Besides, she thought the position of a woman alone in the world horrible, she said,—at hotels hampered by luggage.

“You are right,” returned Leopoldina. “I should like to smoke a cigarette,” she added abruptly.

“Yes; but Juliana might perceive the smell of the smoke, which would have a very unpleasant effect upon her.”

“This is a convent, my dear,” replied Leopoldina. “Your prison is not an ugly one,” she added.

Luiza did not answer. She leaned her head on her hand, her gaze fixed on vacancy, like one absorbed in thought.

“All this is folly,” she said. “The sole reality in this world is to be happy in one’s house with one’s husband and children.”

Leopoldina gave a jump in her chair. “Children!” she exclaimed. She did not want even to speak of them. She thanked God every day of her life for not giving them to her.

“Horrible!” she exclaimed in accents of conviction. “They are a burden,—expense, trouble, sickness.

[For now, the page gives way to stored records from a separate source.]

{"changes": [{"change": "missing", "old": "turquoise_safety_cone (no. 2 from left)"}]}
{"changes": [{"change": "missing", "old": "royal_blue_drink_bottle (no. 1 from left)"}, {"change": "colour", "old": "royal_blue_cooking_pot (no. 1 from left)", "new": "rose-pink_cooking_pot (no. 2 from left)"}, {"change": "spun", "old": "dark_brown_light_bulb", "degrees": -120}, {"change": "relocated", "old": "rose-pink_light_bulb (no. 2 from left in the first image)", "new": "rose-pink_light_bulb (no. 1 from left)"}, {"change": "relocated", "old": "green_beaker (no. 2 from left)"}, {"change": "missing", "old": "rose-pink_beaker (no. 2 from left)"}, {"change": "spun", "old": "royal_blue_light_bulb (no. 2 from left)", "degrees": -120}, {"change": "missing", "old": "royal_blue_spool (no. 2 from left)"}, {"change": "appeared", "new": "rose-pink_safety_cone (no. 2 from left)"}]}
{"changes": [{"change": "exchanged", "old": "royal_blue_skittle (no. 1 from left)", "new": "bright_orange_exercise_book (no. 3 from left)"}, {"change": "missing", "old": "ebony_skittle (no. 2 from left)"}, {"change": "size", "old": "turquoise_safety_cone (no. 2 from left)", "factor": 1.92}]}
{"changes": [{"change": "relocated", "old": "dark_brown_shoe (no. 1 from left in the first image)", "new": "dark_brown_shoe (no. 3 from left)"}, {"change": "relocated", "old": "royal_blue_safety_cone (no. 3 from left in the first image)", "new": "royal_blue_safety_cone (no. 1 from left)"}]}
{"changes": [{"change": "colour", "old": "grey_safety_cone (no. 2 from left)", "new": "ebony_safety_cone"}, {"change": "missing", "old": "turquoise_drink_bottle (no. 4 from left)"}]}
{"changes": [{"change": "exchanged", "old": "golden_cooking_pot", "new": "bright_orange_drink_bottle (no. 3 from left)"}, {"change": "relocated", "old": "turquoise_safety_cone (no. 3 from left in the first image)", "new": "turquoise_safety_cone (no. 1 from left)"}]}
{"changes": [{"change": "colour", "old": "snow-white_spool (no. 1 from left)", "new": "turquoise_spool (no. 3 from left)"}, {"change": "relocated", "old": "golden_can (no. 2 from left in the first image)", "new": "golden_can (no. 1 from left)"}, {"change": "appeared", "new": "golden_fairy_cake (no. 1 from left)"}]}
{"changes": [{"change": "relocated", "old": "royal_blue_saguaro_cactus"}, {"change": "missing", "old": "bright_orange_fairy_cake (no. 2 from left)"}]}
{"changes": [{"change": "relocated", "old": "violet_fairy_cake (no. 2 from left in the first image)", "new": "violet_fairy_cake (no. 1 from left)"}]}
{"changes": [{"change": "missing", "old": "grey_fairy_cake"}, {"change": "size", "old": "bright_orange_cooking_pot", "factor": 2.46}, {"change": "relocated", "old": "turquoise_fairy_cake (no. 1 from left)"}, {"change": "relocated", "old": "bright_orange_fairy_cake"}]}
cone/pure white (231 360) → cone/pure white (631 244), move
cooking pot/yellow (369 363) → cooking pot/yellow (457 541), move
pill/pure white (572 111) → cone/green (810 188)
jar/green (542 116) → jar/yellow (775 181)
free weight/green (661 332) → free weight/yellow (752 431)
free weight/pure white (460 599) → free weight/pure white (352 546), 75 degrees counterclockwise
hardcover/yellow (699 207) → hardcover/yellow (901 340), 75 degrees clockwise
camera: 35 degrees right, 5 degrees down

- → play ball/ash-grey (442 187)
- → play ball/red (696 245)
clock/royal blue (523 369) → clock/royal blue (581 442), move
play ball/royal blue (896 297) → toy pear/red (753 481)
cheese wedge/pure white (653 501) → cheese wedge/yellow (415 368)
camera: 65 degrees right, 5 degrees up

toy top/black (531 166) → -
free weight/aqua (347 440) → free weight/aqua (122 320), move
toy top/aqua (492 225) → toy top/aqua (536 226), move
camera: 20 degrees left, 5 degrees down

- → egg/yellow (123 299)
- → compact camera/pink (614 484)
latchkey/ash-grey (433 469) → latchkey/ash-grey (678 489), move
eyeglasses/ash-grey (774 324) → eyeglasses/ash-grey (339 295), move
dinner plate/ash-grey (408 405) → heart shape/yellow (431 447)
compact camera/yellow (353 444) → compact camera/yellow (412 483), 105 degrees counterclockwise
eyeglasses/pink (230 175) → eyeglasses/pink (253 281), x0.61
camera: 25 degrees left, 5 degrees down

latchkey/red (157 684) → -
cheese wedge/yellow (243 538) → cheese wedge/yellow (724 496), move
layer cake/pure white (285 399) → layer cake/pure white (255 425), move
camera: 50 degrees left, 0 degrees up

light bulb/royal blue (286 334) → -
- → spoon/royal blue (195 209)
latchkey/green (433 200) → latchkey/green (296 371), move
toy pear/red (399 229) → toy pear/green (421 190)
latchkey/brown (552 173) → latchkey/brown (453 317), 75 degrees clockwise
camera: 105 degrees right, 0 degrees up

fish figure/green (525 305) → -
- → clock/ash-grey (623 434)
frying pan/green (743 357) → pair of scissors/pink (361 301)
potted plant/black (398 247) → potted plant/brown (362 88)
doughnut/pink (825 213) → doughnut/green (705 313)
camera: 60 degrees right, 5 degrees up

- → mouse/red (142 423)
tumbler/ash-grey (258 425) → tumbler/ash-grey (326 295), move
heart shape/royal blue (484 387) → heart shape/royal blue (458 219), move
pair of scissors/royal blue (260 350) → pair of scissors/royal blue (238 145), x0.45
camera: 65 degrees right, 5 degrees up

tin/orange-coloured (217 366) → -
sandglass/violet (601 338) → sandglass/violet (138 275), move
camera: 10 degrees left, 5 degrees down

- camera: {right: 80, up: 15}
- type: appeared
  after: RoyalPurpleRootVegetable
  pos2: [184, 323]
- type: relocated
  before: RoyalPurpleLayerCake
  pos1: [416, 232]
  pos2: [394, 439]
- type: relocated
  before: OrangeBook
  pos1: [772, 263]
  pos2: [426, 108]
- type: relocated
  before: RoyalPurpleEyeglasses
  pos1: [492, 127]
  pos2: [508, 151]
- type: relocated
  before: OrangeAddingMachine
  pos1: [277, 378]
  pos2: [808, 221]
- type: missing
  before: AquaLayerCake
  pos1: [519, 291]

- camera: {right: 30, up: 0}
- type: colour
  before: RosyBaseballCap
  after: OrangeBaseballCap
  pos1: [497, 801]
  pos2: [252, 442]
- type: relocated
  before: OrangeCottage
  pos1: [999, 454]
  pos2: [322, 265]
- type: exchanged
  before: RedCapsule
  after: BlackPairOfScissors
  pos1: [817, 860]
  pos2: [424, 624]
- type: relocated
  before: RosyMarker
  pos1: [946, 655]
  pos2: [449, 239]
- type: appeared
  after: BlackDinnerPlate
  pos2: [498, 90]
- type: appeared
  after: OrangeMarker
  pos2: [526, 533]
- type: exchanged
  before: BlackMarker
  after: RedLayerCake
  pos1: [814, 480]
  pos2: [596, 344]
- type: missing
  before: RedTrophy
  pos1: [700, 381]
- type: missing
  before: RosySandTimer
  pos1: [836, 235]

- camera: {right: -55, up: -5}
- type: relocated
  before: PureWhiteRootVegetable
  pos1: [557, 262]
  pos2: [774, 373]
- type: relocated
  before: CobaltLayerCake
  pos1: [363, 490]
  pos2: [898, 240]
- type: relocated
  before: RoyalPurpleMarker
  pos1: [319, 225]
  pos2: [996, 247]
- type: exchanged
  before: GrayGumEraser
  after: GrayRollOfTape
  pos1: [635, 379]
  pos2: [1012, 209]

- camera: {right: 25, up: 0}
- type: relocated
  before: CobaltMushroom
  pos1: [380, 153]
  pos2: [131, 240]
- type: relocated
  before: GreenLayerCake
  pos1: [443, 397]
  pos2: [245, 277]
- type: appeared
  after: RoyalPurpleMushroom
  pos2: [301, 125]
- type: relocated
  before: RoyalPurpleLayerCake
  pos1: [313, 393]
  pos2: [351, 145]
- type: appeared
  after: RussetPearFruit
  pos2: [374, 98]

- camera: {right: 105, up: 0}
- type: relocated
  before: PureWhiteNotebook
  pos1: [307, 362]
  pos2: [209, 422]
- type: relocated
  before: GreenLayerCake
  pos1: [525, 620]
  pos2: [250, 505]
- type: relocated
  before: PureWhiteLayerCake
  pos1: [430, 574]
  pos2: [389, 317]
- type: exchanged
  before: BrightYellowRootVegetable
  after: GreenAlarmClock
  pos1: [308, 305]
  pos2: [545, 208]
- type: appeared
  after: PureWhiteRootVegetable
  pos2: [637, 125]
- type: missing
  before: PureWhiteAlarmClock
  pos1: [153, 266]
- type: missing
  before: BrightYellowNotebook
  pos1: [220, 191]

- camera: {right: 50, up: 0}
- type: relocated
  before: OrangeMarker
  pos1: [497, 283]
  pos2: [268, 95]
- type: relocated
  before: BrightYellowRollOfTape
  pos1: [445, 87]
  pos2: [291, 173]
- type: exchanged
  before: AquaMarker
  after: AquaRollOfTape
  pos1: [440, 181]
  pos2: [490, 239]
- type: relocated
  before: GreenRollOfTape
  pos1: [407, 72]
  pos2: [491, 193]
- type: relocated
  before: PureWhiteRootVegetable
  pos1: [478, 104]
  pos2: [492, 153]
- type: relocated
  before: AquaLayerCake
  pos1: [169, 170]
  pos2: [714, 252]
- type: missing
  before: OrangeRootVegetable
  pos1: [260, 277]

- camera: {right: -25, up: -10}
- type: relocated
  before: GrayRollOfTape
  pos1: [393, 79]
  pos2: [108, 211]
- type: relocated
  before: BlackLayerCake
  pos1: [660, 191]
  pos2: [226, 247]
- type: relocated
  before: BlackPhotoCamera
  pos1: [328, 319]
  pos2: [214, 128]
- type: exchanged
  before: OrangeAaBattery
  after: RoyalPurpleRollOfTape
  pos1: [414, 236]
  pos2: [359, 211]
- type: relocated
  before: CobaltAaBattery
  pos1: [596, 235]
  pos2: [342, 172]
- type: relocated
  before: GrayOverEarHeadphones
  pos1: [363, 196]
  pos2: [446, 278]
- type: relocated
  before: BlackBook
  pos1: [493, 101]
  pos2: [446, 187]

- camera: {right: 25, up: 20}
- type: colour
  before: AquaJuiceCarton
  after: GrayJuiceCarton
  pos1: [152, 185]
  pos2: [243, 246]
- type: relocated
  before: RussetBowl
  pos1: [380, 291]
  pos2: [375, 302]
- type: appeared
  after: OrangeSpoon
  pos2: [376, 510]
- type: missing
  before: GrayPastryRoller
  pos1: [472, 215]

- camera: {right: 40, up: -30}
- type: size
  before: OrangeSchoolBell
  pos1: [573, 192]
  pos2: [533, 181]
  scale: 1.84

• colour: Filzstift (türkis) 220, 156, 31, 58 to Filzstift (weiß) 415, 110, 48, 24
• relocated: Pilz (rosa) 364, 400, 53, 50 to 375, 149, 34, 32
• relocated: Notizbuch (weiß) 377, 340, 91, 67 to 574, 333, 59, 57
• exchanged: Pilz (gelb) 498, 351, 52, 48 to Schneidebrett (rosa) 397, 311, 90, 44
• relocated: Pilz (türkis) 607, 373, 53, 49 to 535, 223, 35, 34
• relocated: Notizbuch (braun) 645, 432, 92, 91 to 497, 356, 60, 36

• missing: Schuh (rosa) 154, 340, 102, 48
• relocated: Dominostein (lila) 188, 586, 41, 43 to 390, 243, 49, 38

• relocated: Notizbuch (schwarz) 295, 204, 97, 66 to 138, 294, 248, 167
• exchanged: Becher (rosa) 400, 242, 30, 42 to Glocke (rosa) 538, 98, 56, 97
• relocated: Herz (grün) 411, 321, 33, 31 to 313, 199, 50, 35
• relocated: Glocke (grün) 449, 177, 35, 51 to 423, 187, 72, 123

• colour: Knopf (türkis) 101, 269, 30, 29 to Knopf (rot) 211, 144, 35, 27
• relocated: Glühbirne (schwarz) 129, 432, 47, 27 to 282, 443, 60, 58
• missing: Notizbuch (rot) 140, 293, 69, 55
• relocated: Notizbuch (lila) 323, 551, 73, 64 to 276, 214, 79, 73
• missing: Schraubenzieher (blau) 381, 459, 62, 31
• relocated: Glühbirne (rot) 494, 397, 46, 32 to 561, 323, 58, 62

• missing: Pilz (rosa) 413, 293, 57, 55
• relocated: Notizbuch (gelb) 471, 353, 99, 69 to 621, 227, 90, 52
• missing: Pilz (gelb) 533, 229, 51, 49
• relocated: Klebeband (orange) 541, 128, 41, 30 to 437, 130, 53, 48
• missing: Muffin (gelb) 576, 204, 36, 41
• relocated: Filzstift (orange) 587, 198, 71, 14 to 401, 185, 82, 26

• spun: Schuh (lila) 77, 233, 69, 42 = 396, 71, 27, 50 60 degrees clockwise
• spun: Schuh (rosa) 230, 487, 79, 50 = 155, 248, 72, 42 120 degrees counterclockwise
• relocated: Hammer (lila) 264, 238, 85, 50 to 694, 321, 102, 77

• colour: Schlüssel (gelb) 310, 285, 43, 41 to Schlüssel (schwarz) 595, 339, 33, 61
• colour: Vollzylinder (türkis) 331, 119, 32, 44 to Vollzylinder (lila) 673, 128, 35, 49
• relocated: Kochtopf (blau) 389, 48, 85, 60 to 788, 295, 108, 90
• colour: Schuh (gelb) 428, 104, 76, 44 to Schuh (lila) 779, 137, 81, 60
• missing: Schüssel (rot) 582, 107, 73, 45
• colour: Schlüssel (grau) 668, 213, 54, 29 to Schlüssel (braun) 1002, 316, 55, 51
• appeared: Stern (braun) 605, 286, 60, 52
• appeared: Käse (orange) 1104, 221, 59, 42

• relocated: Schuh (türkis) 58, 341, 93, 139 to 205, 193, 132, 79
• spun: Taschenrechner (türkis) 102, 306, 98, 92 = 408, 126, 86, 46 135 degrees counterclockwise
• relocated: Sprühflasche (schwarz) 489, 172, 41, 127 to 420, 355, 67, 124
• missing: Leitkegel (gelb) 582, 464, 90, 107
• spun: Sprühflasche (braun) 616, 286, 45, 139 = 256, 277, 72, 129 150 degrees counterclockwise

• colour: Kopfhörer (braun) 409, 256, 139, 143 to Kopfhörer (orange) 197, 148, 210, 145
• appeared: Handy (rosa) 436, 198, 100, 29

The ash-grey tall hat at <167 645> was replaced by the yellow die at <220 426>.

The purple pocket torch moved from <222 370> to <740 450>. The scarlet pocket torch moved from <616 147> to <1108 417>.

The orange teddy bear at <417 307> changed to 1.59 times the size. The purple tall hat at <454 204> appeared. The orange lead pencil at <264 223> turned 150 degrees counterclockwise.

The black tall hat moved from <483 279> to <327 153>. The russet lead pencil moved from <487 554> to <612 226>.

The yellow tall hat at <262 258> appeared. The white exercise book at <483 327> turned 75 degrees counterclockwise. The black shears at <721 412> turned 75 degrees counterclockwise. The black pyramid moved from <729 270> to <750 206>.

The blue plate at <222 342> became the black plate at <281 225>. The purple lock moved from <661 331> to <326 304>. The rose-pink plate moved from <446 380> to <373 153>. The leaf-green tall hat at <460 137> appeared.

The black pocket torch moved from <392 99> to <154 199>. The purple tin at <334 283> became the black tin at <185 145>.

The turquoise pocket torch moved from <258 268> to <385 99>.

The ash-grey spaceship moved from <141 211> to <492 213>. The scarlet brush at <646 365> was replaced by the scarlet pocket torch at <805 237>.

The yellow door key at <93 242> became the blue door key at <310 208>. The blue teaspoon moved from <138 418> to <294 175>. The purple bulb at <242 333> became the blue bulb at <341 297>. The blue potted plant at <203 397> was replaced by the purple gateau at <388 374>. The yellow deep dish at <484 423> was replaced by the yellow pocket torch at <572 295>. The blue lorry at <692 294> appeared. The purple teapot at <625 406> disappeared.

Heaven deliver me from them! When they grow up they stick their noses into every corner; they tell tales. A woman with children is good for nothing; tied hand and foot; without any pleasure in life. Not to speak of how it disfigures a woman,” she continued; “there is no beauty of figure that can resist that. One loses one’s chief attraction. If one were like your friend Donna Felicidade, it would not matter; but when one is tall and well-formed, it is different.”

She rose, displaying her figure airily, in a graceful attitude.

“Thanks,” she said, sitting down again. “We have troubles enough without that one in addition.”